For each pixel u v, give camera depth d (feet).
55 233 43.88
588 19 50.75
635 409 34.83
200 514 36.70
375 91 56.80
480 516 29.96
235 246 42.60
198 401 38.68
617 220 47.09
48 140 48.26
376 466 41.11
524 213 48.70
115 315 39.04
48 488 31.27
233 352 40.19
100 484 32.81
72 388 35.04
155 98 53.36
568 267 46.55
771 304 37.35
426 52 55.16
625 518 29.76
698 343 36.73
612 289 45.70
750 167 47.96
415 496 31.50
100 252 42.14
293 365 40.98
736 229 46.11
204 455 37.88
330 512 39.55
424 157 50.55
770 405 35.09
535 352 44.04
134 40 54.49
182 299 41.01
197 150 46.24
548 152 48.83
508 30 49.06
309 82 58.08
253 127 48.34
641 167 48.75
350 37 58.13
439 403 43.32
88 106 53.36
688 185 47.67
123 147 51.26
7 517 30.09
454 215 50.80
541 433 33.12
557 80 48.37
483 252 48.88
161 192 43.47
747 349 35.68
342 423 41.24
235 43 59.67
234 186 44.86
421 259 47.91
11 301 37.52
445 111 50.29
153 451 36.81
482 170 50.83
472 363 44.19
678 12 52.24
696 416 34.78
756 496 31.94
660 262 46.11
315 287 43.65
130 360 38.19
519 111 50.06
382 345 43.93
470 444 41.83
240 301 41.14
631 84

______________________________

# [Work request]
The reply must consist solely of the lines from the one containing "11 301 37.52" through the last line of the data, reproduced exactly.

# [Response area]
11 301 37.52
445 111 50.29
153 451 36.81
482 170 50.83
472 363 44.19
678 12 52.24
696 416 34.78
756 496 31.94
660 262 46.11
315 287 43.65
130 360 38.19
519 111 50.06
382 345 43.93
470 444 41.83
240 301 41.14
631 84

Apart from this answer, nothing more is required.